International

Russia’s war expected to cut Ukraine’s GDP by almost half: World Bank

The World Bank said the ongoing Russian invasion of Ukraine is expected to cut the former Soviet state’s gross domestic product (GDP) by 45.1 percent this year. 

In a report published this weekend, the World Bank said the ongoing invasion has created an “economic contraction” in Ukraine, adding that important infrastructure such as rail, bridges, ports, and roads have been destroyed due to conflict.

It said early estimates from March suggested the cost to fix damaged infrastructure will be $100 billion, about two-thirds of the country’s 2019 GDP. 

The conflict has also cut off Ukraine’s good trades, as damaged transit routes and lost access to the Black Sea made the country lose 90 percent of its crucial grain trade and half of its overall exports.

“The planting and harvest seasons have been disrupted. Electricity consumption, which is often used as a high-frequency proxy for economic activity, decreased by more than 25 percent within two weeks of the invasion,” the organization said. 
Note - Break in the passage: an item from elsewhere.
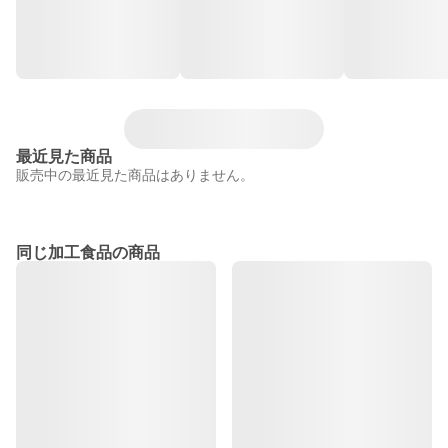
最近見た商品
販売中の最近見た商品はありません。
同じ加工食品の商品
“Electricity data were suspended, and the war has continued—indicating that these figures are likely much higher now. The war is estimated to have caused half of Ukrainian businesses to shut down completely, while the other half has been forced to operate well below capacity.”

The Bank added that losses from the COVID-19 pandemic are also part of the projected economic shrinkage, along with the destruction of schools and disruption to schooling.

“With physical capital and vital assets destroyed and degraded, combined with scarring from the war and pandemic, the recovery will be more difficult without significant reconstruction efforts and capital flows,” the organization said. 

Neighboring European countries such as Romania, Croatia, and Poland are also expected to take an economic hit amid an influx of Ukrainian refugees entering their countries and higher costs due to the conflict. 

The World Bank also forecasted Russia’s economic output would fall 11.2 percent this year, due in part to steep sanctions implemented by Western powers against Moscow.